Shrie Bhagavaan zei:

1. Hij die de plicht vervult waartoe hij gehouden is, onafhankelijk van de vruchten van handeling, is een verzaker (sannyaasie) en een Yogi, niet hij die zonder vuur en zonder handeling is.

Een Karma Yogi en een sannyaasin zijn schijnbaar twee, maar in wezen zijn ze één. Je kunt ze als verschillend zien, maar denk na en je zult zien dat ze één zijn. Het verschijnen van twee namen terzijde latend, ligt Karma Yoga, het pad van handeling, aan de basis van het pad van verzaking en gezien vanuit het standpunt van het Brahman is er geen verschil tussen beide. Men kan één en dezelfde persoon aanspreken met verschillende namen, men kan een bestemming bereiken langs verscheidene wegen of hetzelfde water kan verschillende kruiken vullen, zo is het verschil tussen Yoga en Verzaking er slechts een in naam en niet in werkelijkheid. Hij is een Yogi, O Arjoena, volgens de algemene norm, die handelingen stelt en die toch niet gehecht is aan de vrucht van handeling. Brengt de aarde uit zichzelf geen bomen en andere planten voort zonder er enige vrucht of zaad van te verwachten? Dat is de manier waarop de Yogi handelt, geworteld in zijn visie van het Zelf, volgens zijn eigen plaats in het leven en op de juiste tijd. Hij is ook vrij van zelfzuchtige liefde voor zijn persoon en hij laat geen gehechtheid aan de vrucht van handelingen toe. Hij laat zelfs niet toe dat ze zijn geest aanraken. Hij alleen is in waarheid een groot Yogi. Als hij de essentie van Yoga niet vatte en toch alle handelingen verzaakte, ook bij gelegenheid in het geloof dat ze hem binden, en als hij tegelijkertijd toch geketend raakt in andere handelingen, dan is dat zoals de ene deklaag wegwassen met een andere. Wie op zo'n perverse manier handelt, is gehandicapt voor niets: iedereen gaat al gebukt onder wereldse plichten en in plaats van zijn plicht goed te doen, haast hij zich een nieuwe last op zijn schouders te laden in de vorm van verzaking. Daarom is het gelijkmoedige handelen, zonder de eredienst van het offervuur op te geven of zonder de door Schriften voorgeschreven handelingen af te zweren, op zichzelf het pad dat naar geluk leidt.

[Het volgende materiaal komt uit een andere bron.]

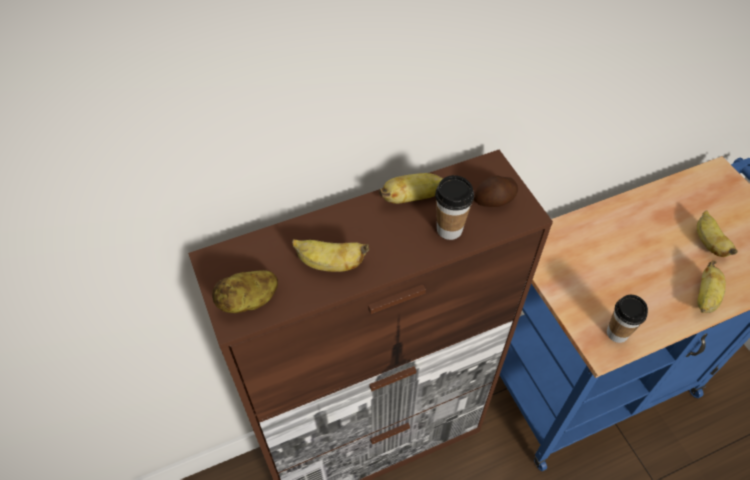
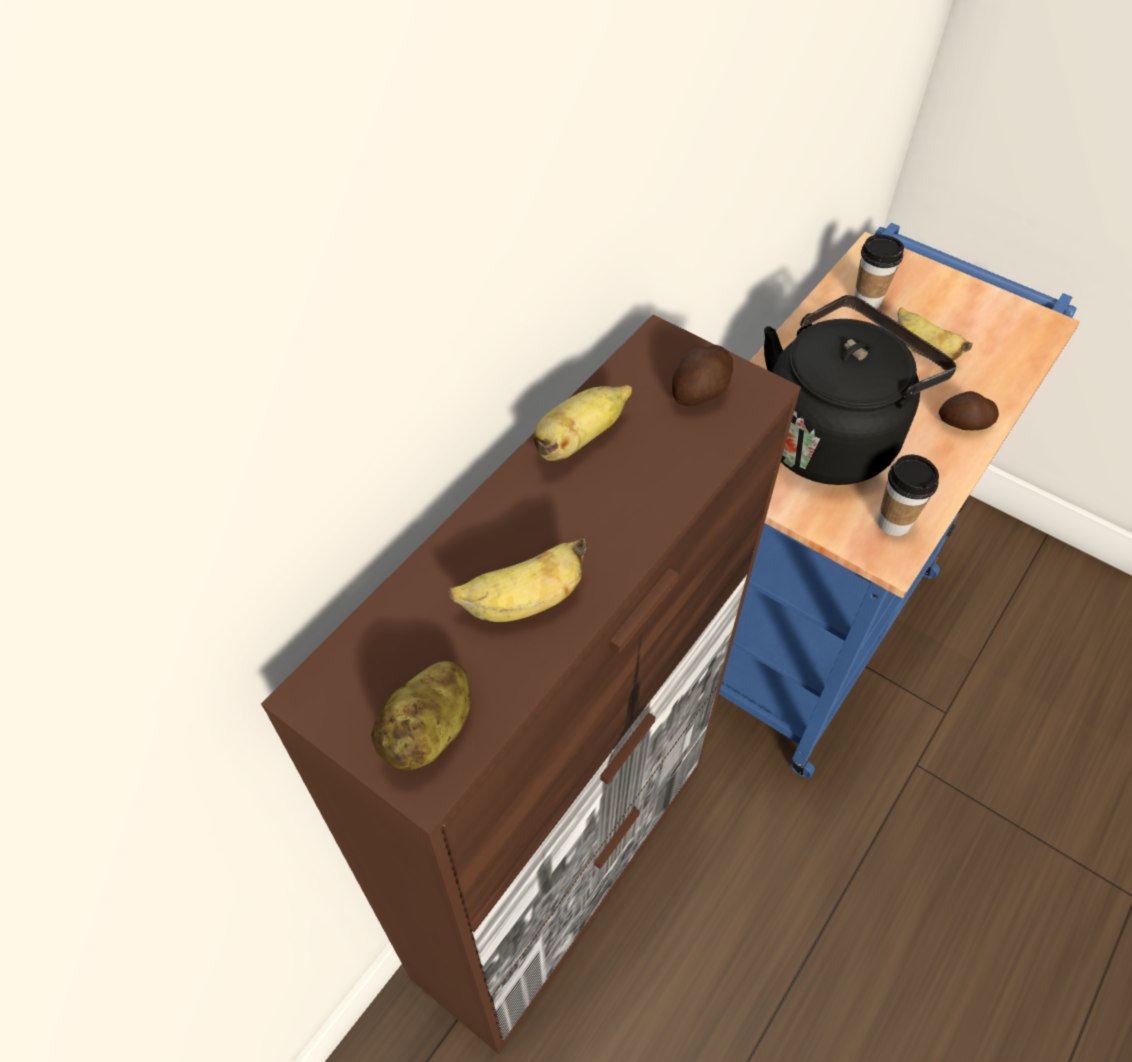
camera: 30 degrees left, 0 degrees up
cup [435,175,474,240] -> cup moved to [854,234,904,309]
banana [697,260,726,313] -> potato [939,391,999,430]
none -> black kettle [764,295,956,485]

2. Weet dat wat aldus verzaking (sannyaasa) wordt genoemd Yoga is, O Paandava; niemand die aan gedachten (sankalpa) niet heeft verzaakt, wordt waarlijk een Yogi.

Wie gewoonlijk wordt aangeduid als een sannyaasin (verzaker) is, O Arjoena, ook een Yogi. De vlag van de eenheid van de twee paden werd gehesen door verschillende Schriften en deze wijzen en zieners kennen eveneens uit eigen ervaring de waarheid dat gelijkmoedige handeling en het Yogapad juist beginnen waar de draden van de denkbeeldige begeerten en inbeeldingen worden doorgesneden door te verzaken terwijl handelingen worden gesteld.

3. Voor de wijze die tot (de staat van) Yoga wil opklimmen, wordt handeling (karma) het middel (kaaranam) genoemd. Voor degene die in de staat van Yoga verblijft (Yogaroedha: degene die rijdt op Yoga) wordt inactie (shama) het middel genoemd.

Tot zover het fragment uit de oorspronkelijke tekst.